Australian sibling musical trio

Dozzi is an Australian trio of singers and songwriters, founded by sisters, Andrea, Jesse, and Nina Dozzi. Vocalist duties are shared by each of the sisters. Andrea plays mandolin, Jesse guitar, and Nina on keys.

== Early life ==

Andrea, Jesse, and Nina Dozzi grew up in a musical home in Brisbane, Australia. Their parents, Mark and Sharon Dozzi, met while playing music and formed the band Small Torque in the 1980s. Both parents were full time musicians. The girls sang along with Sharon and helped her learn cover songs by recording the music and writing down the lyrics. Mark is a guitarist, multi-instrumentalist, and songwriter. They wrote songs during the day and performed at night. The girls, along with three other siblings, Caleb, Jordan, and Georgia, spent much of their childhood backstage. The girls all play guitar and keys because the instruments were available to them at home.

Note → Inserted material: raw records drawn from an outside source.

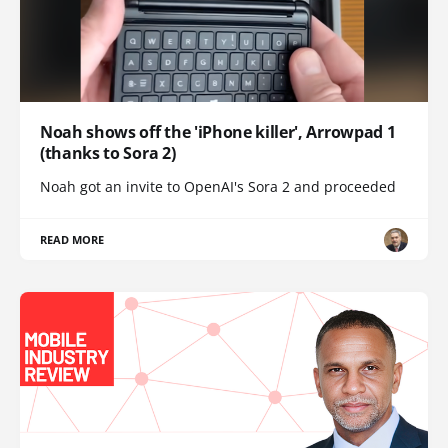
Noah shows off the 'iPhone killer', Arrowpad 1
(thanks to Sora 2)
Noah got an invite to OpenAI's Sora 2 and proceeded
READ MORE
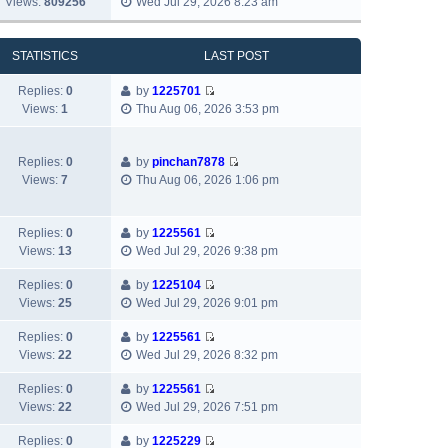
Views:
809256
Wed Jul 29, 2026 8:23 am
l
o
t
i
s
a
s
h
e
t
t
t
e
w
p
STATISTICS
LAST POST
e
l
t
o
s
a
h
s
Replies:
0
by
1225701
t
t
V
e
t
Views:
1
Thu Aug 06, 2026 3:53 pm
p
e
i
l
o
s
e
a
s
t
w
t
Replies:
0
by
pinchan7878
t
p
V
t
e
Views:
7
Thu Aug 06, 2026 1:06 pm
o
i
h
s
s
e
e
t
t
w
l
p
Replies:
0
by
1225561
V
t
a
o
Views:
13
Wed Jul 29, 2026 9:38 pm
i
h
t
s
e
e
e
Replies:
0
by
1225104
t
V
w
l
s
Views:
25
Wed Jul 29, 2026 9:01 pm
i
t
a
t
e
h
Replies:
0
by
1225561
t
p
V
w
e
Views:
22
Wed Jul 29, 2026 8:32 pm
e
o
i
t
l
s
s
e
h
Replies:
0
by
1225561
a
t
t
V
w
e
Views:
22
Wed Jul 29, 2026 7:51 pm
t
p
i
t
l
e
o
e
h
Replies:
0
by
1225229
a
s
s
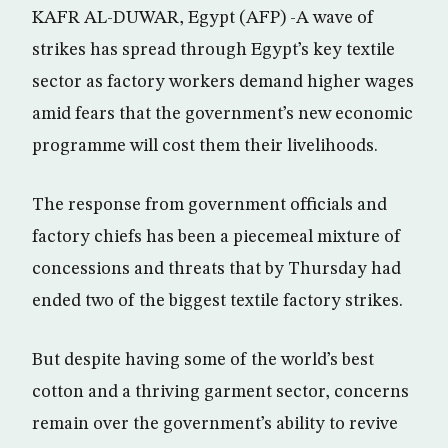
KAFR AL-DUWAR, Egypt (AFP) -A wave of
strikes has spread through Egypt’s key textile
sector as factory workers demand higher wages
amid fears that the government’s new economic
programme will cost them their livelihoods.
The response from government officials and
factory chiefs has been a piecemeal mixture of
concessions and threats that by Thursday had
ended two of the biggest textile factory strikes.
But despite having some of the world’s best
cotton and a thriving garment sector, concerns
remain over the government’s ability to revive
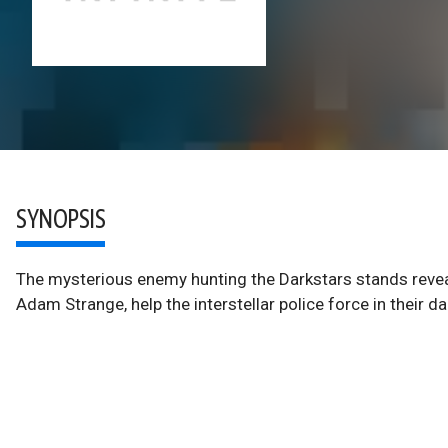
SYNOPSIS
The mysterious enemy hunting the Darkstars stands revea
Adam Strange, help the interstellar police force in their da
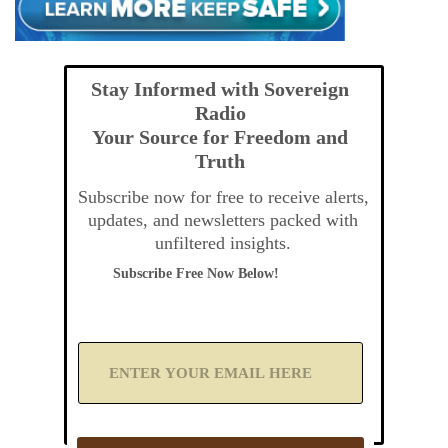
Stay Informed with Sovereign
Radio
Your Source for Freedom and
Truth
Subscribe now for free to receive alerts,
updates, and newsletters packed with
unfiltered insights.
Subscribe Free Now Below!
A
d
d
Y
o
u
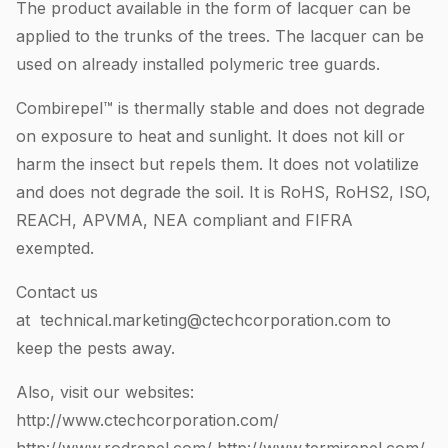
The product available in the form of lacquer can be
applied to the trunks of the trees. The lacquer can be
used on already installed polymeric tree guards.
Combirepel™ is thermally stable and does not degrade
on exposure to heat and sunlight. It does not kill or
harm the insect but repels them. It does not volatilize
and does not degrade the soil. It is RoHS, RoHS2, ISO,
REACH, APVMA, NEA compliant and FIFRA
exempted.
Contact us
at
technical.marketing@ctechcorporation.com
to
keep the pests away.
Also, visit our websites:
http://www.ctechcorporation.com/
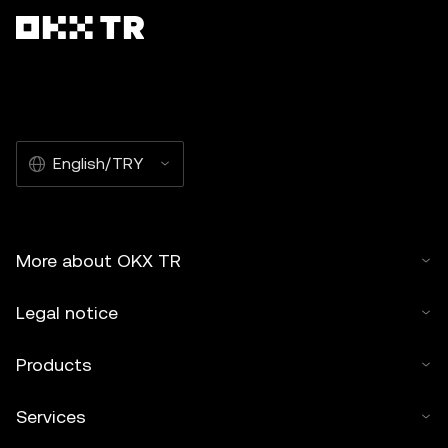
English/TRY
More about OKX TR
Legal notice
Products
Services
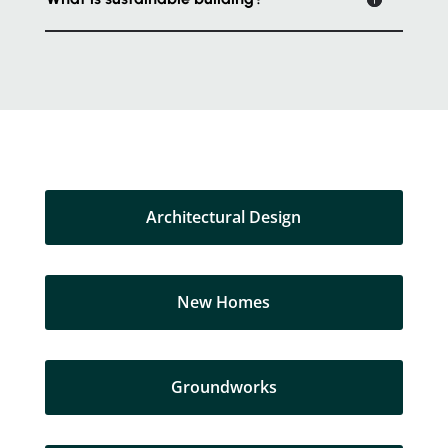
Architectural Design
New Homes
Groundworks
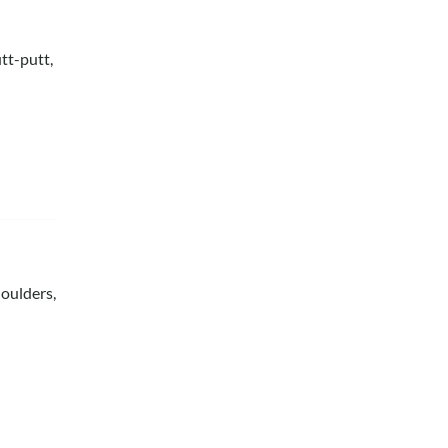
tt-putt,
houlders,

The Dozzi sisters moved to Nashville, Tennessee in 2016 to pursue their music careers.

== Music career ==
In 2013, Dozzi won the Australian Country Music People's Choice Award for Best Video Clip for "Love Away The Bad Days".

In 2014, Dozzi released the single "I Need You Tonight", a duet with Drew McAlister, as a teaser to their debut album Risk It All. I Need You Tonight won the trio's second People's Choice Award in 2015 for Best Video Clip and topped the Australian Country Music Charts at number one. Their next single, Weakness, saw chart success as well.

In 2019, they released an EP, Worth The Wait, produced by Eric Torres. The EP contains Dozzi's first Nashville-produced singles: "Fools", "Ramones T-Shirt", and the title track, "Worth The Wait". "Fools", received critical acclaim from Rolling Stone, who named the song one of the "10 Best Country and Americana Songs to Hear Now". Ramones T-Shirt was placed in rotation on Australian radio and CMC. The video for Worth The Wait premiered on CMT.

The video for Dozzi's 2021 single, "Messy" has been placed in rotation on CMT. The video is Dozzi's first underwater music video, filmed by CreateWell LLC.